TÜRKİYE CUMHURİYETİ
ANAYASA MAHKEMESİ
İKİNCİ BÖLÜM
KARAR
RECEP DEMİR VE DİĞERLERİ BAŞVURUSU
(Başvuru Numarası: 2016/2602)
Karar Tarihi: 2/5/2023
Başkan
:
Kadir ÖZKAYA
Üyeler
M. Emin KUZ
Yıldız SEFERİNOĞLU
Basri BAĞCI
Kenan YAŞAR
Raportör
Volkan ÇAKMAK
Başvurucular
1. Recep DEMİR
2. Mehmet Siraç ÖZGÜL
3. Ahmet KARADUMAN
4. Salahattin ÇİÇEK
Başvurucular Vekili
Av. Ramazan DEMİR
I. BAŞVURUNUN ÖZETİ
1. Başvuru, güvenlik güçleri tarafından Şırnak'ın Cizre ilçesinde terörle mücadele kapsamında yürütülen operasyonlar sırasında meydana gelen ölüm nedeniyle başta yaşam hakkı olmak üzere anayasal hakların ihlal edildiği iddiasına ilişkindir.
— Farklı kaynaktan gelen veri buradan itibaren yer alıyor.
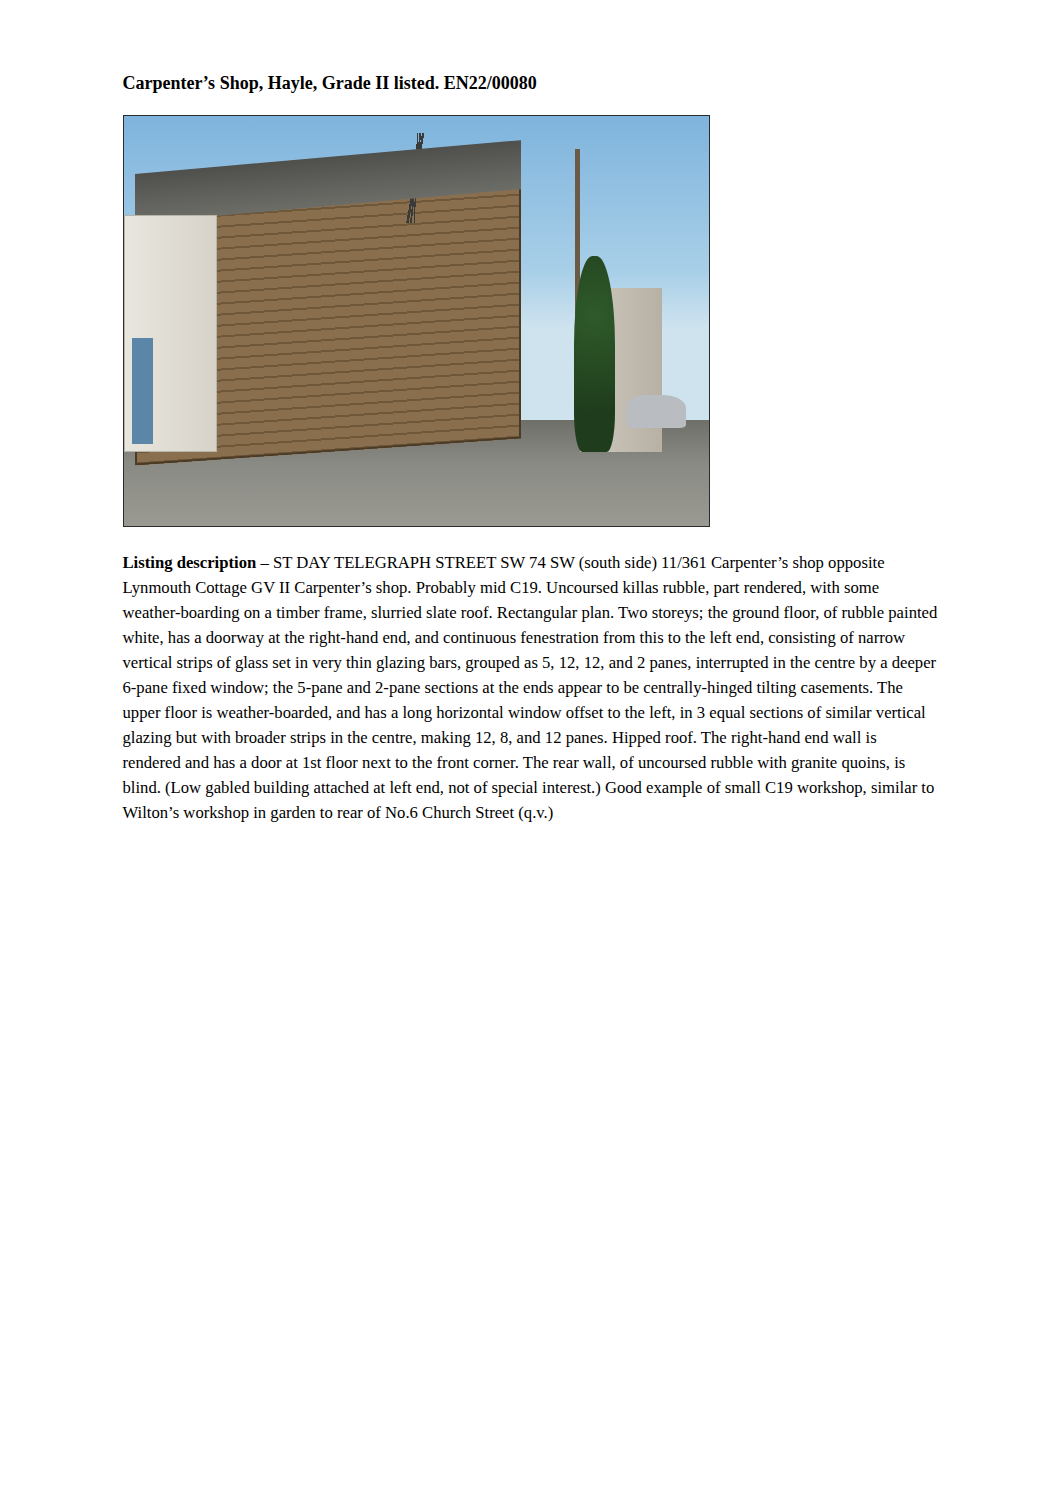Carpenter’s Shop, Hayle, Grade II listed. EN22/00080
Listing description – ST DAY TELEGRAPH STREET SW 74 SW (south side) 11/361 Carpenter’s shop opposite Lynmouth Cottage GV II Carpenter’s shop. Probably mid C19. Uncoursed killas rubble, part rendered, with some weather-boarding on a timber frame, slurried slate roof. Rectangular plan. Two storeys; the ground floor, of rubble painted white, has a doorway at the right-hand end, and continuous fenestration from this to the left end, consisting of narrow vertical strips of glass set in very thin glazing bars, grouped as 5, 12, 12, and 2 panes, interrupted in the centre by a deeper 6-pane fixed window; the 5-pane and 2-pane sections at the ends appear to be centrally-hinged tilting casements. The upper floor is weather-boarded, and has a long horizontal window offset to the left, in 3 equal sections of similar vertical glazing but with broader strips in the centre, making 12, 8, and 12 panes. Hipped roof. The right-hand end wall is rendered and has a door at 1st floor next to the front corner. The rear wall, of uncoursed rubble with granite quoins, is blind. (Low gabled building attached at left end, not of special interest.) Good example of small C19 workshop, similar to Wilton’s workshop in garden to rear of No.6 Church Street (q.v.)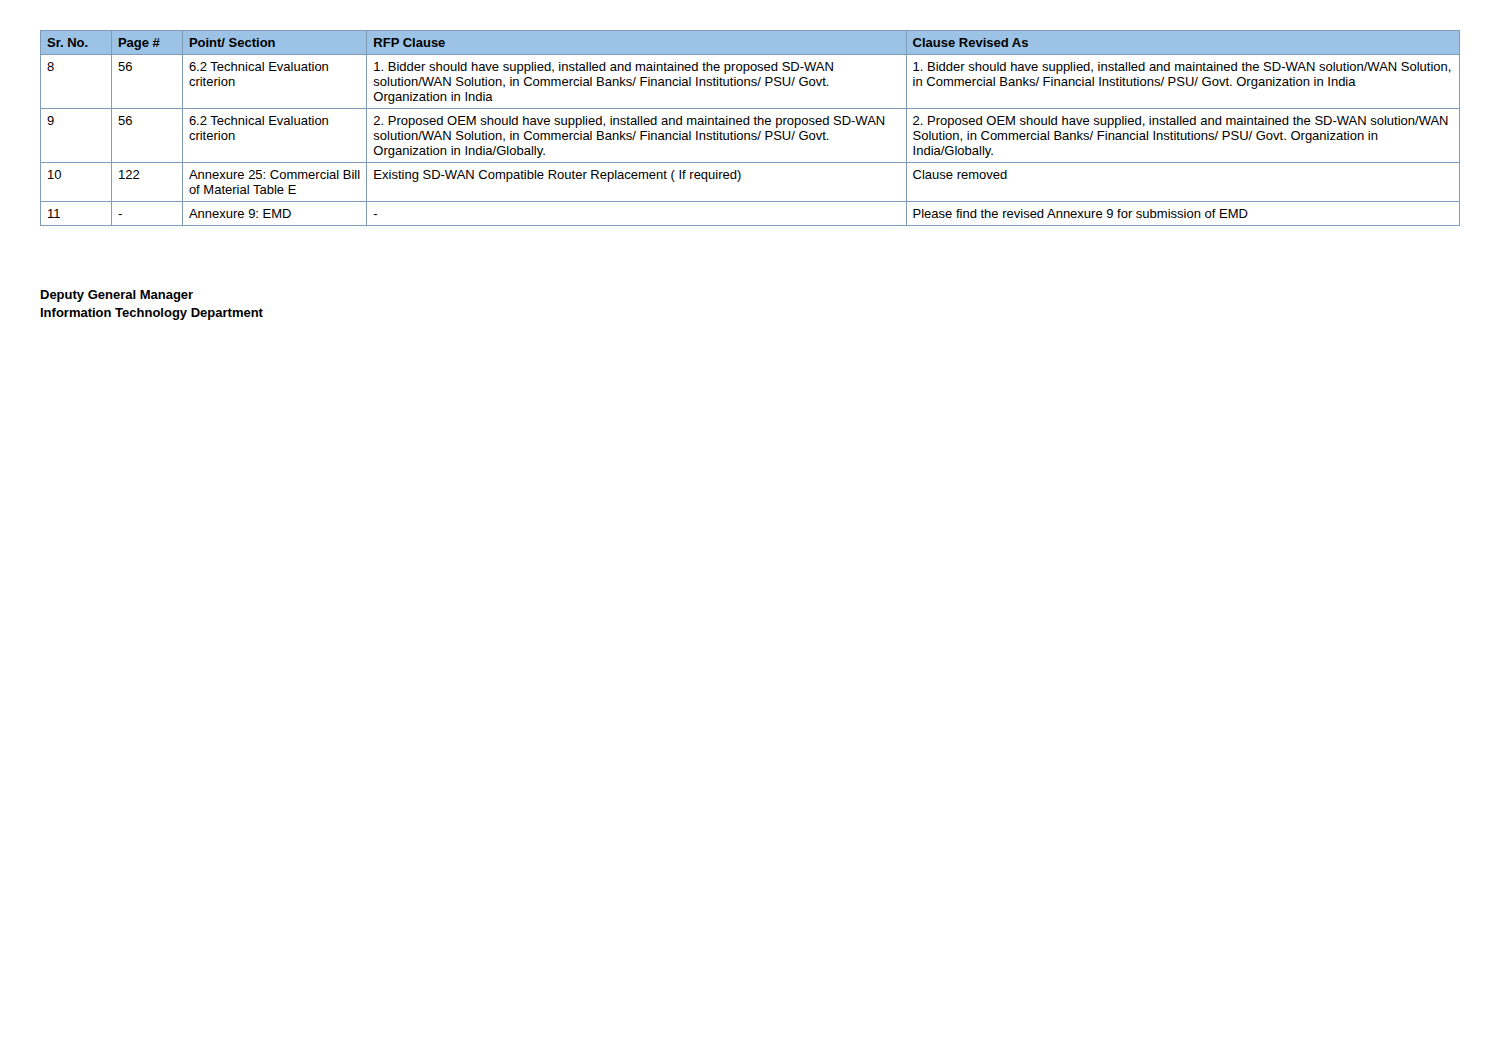| Sr. No. | Page # | Point/ Section | RFP Clause | Clause Revised As |
| --- | --- | --- | --- | --- |
| 8 | 56 | 6.2 Technical Evaluation criterion | 1. Bidder should have supplied, installed and maintained the proposed SD-WAN solution/WAN Solution, in Commercial Banks/ Financial Institutions/ PSU/ Govt. Organization in India | 1. Bidder should have supplied, installed and maintained the SD-WAN solution/WAN Solution, in Commercial Banks/ Financial Institutions/ PSU/ Govt. Organization in India |
| 9 | 56 | 6.2 Technical Evaluation criterion | 2. Proposed OEM should have supplied, installed and maintained the proposed SD-WAN solution/WAN Solution, in Commercial Banks/ Financial Institutions/ PSU/ Govt. Organization in India/Globally. | 2. Proposed OEM should have supplied, installed and maintained the SD-WAN solution/WAN Solution, in Commercial Banks/ Financial Institutions/ PSU/ Govt. Organization in India/Globally. |
| 10 | 122 | Annexure 25: Commercial Bill of Material Table E | Existing SD-WAN Compatible Router Replacement ( If required) | Clause removed |
| 11 | - | Annexure 9: EMD | - | Please find the revised Annexure 9 for submission of EMD |
Deputy General Manager
Information Technology Department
2. Türkiye'de, PKK terör örgütünün neden olduğu şiddetin sona erdirilmesi amacıyla 2012 yılında başlatılan, yaklaşık üç yıl devam eden ve demokratik açılım olarak adlandırılan süreçte -güvenlik güçlerinin raporlarına göre- terör örgütünün bazı şehirlerde silah ve mühimmat yığınağı yapması sonucu 2015 yılının ortalarından itibaren terör ve şiddet eylemleri özellikle Güneydoğu Anadolu Bölgesi'nde yoğun olarak yaşanmaya başlamıştır. Şırnak'ın Cizre, İdil, Silopi ilçeleri, Hakkâri'nin Yüksekova ilçesi, Diyarbakır'ın Silvan, Sur ve Bağlar ilçeleri, Mardin'in Dargeçit, Nusaybin ve Derik ilçeleri ile Muş'un Varto ilçesinde PKK terör örgütü tarafından cadde ve sokaklara hendekler kazılarak barikatlar kurulmuş; patlayıcılar yerleştirilmiş ve bu yerleşim yerlerinin bir kısmında öz yönetim adı altında hâkimiyet kurulmaya çalışılmıştır. Terör ve şiddet olaylarına, Türk Silahlı Kuvvetleri ve Emniyet Genel Müdürlüğü tarafından PKK mensuplarına karşı ortak olarak gerçekleştirilen ve başta Sur, Cizre ve Nusaybin olmak üzere on bir yerleşim biriminde yürütülen askerî operasyonlarla müdahale edilmiştir. Terör örgütü mensuplarının yakalanması, halkın can ve mal güvenliği ile kamu düzeninin sağlanması için yapılan operasyonların gerçekleştirildiği bölgelerin bazılarında 2015 yılının ikinci yarısından başlamak üzere değişen tarihlerde sokağa çıkma yasakları uygulanmış ve bazı yerleşim birimleri geçici süreyle askerî güvenlik bölgesi ilan edilmiştir. Terör örgütü üyelerinin yakalanarak halkın can ve mal güvenliğinin sağlanması amacıyla getirilen sokağa çıkma yasakları güvenlik güçlerince yürütülen operasyonların sona ermesinin ardından kaldırılmıştır. Gerçekleşen geniş çaplı operasyonlarda beş yüze yakın güvenlik görevlisi şehit olmuş, iki binin üzerinde terörist etkisiz hâle getirilmiştir (sürece ilişkin detaylı aktarım ile operasyonlara ilişkin arka plan bilgisi için bkz. Gazal Kolanç ve diğerleri [GK], B. No: 2017/37897, 5/7/2022; Ayşe Çelik, B. No: 2017/36722, 9/5/2019; Seyid Narin [GK], B. No: 2018/20156, 18/5/2022; Gülser Yıldırım (2), B. No: 2016/40170, 16/11/2017).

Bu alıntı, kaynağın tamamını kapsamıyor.